La réalité, aujourd’hui, c’est qu’internet peut accorder, visuellement, bien plus de place que la télévision n’a jamais pu le faire, à la littérature. Que l’on apprécie, ou non, les booktubers sont légion de nos jours à vanter les qualités d’un livre qu’ils ont aimé. Éric Naulleau, cité par l’AFP, et pourtant animateur d’une émission, l’avait clairement dit : « À la télévision, le livre est partout, et la littérature quasiment nulle part. […] Une émission de bricolage peut fort bien inviter un écrivain. »

À quand une émission, réunissant l’ensemble des booktubers pour des chroniques ?

Le roman, de toute manière privilégié

Ce qu’il faut également noter, comme on peut le lire dans l’étude (article sous abonnement), c’est que l’on en finit par enfoncer des portes ouvertes. Il suffit d’imaginer le nombre de téléspectateurs disponibles, et le confronter aux auditeurs de radio ou lecteurs de presse web ou imprimée, pour s’imaginer facilement où la balance penche.
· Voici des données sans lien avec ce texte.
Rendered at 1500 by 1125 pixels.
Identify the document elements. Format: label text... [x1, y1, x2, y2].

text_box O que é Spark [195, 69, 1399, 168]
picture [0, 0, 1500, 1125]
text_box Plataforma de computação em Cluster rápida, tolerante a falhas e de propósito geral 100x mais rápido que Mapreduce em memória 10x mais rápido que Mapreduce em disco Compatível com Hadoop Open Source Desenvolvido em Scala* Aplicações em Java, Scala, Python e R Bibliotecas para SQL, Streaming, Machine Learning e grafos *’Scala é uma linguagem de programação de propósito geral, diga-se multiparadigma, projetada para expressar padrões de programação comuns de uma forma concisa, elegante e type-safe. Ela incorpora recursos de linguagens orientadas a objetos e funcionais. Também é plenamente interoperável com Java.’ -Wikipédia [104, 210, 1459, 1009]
D’ailleurs, pour l’ensemble des médias concernés (radio, télé, print ou web) c’est de toute manière le roman qui profite le plus de la mise en avant, devant les essais et documents d’actualité et les ouvrages jeunesse. Et, pour l’anecdote, l’influence des différents médias pour les dictionnaires et encyclopédie est globalement nulle pour près de 50 % des répondants.

Quant à lire que, selon les libraires, grandes surfaces culturelles, etc., la télévision est le plus grand influenceur pour la vente de livres, devant les magazines féminins (51 % contre 43 %), voilà certainement un signe des temps. La radio arrive à 37 % et les magazines culturels à 16 %. Les blogs et la presse web sont en revanche en véritable déclin, perdant 16 et 17 % de popularité.